Words: David Zenlea, Hagerty | Photos: Bring A Trailer
We have all been living double lives this summer. In one, we’re manically reclaiming normalcy – eating at restaurants, attending concerts, visiting the grandparents, and – according to no less a source than the New York Times – “making out… everywhere”.
Yet there is also a life that remains indelibly altered by what we have experienced over the past year and a half.
No surprise, this duality carries through to the collector car world. Many of us at Hagerty have descended upon Monterey, California, this week for the Pebble Beach Concours and a host of glamorous in-person auctions. The chatter is once again about which eight-figure offering stands the best chance of being the biggest sale of the year and just how high the grand total will be (above $320M, we predict). Blink and you might think it’s 2019 again.
Except, of course, it isn’t, and not just because a facemask will now be as integral a part of the concours attire as linen pants and a dandyish hat, or because many European collectors will be stuck at home due to travel restrictions. Classic car auctions survived the pandemic largely by shifting business online; now, even as in-person sales cautiously return, much of the action is still taking place on screens.
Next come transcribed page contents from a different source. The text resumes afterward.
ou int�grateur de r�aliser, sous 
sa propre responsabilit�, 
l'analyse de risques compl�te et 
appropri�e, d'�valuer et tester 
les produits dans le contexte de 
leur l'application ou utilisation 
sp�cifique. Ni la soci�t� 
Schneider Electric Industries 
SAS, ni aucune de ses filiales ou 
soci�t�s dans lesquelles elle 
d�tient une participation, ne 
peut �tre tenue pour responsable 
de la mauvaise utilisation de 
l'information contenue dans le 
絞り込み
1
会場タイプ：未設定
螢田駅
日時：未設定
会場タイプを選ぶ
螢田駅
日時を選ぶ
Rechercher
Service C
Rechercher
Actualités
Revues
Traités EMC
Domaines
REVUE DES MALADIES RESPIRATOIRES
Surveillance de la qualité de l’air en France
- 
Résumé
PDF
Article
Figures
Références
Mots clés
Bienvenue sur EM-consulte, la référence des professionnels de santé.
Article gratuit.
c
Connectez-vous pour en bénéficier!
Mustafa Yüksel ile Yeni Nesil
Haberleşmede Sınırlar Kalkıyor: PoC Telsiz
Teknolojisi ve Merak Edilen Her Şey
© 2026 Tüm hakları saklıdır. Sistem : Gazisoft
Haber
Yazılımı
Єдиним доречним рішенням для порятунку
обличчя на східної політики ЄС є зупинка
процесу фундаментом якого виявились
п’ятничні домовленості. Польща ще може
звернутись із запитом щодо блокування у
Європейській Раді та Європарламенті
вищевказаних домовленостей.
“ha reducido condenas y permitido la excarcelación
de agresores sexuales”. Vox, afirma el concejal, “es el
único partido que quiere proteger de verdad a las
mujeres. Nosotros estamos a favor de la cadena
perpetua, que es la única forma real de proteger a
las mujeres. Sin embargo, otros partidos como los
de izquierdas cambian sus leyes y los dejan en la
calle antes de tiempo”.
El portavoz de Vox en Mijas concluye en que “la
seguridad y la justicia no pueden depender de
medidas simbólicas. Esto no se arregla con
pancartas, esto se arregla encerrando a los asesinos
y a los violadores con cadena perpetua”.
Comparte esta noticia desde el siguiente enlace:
Case in point: Last week, even as cars were boarding transports to Monterey, a 1980 BMW M1 sold for $566k on Bring a Trailer. That’s the biggest M1 sale we’ve seen at auction since 2016 (excluding racing-spec Procars) and another reminder, if we needed one, of Bring a Trailer’s growing clout.
And they’re hardly alone. RM Sotheby’s concluded its latest “online only” auction on August 4, earning $1.7M in what used to be a dead week before the big show in Monterey. Just as the so called “hybrid work schedule” has for some become a euphemism for “always working,” the new normal for auctions is one in which classic cars are constantly being bought and sold. In fact, we think this will be the biggest year ever for classic car auctions, largely because of the massive contributions from the online platforms.
None of that dampens our joy at being back in Monterey, seeing nearly priceless cars in the metal and catching up with friends and colleagues. Nor does it mean that what happens at the auctions no longer matters. This is still a pivotal week for the market as a whole and a few high- end cars in particular.
But the collector car market has proven it’s bigger than any one week. As we look beyond the summer into an uncertain fall and winter, that’s probably a good thing.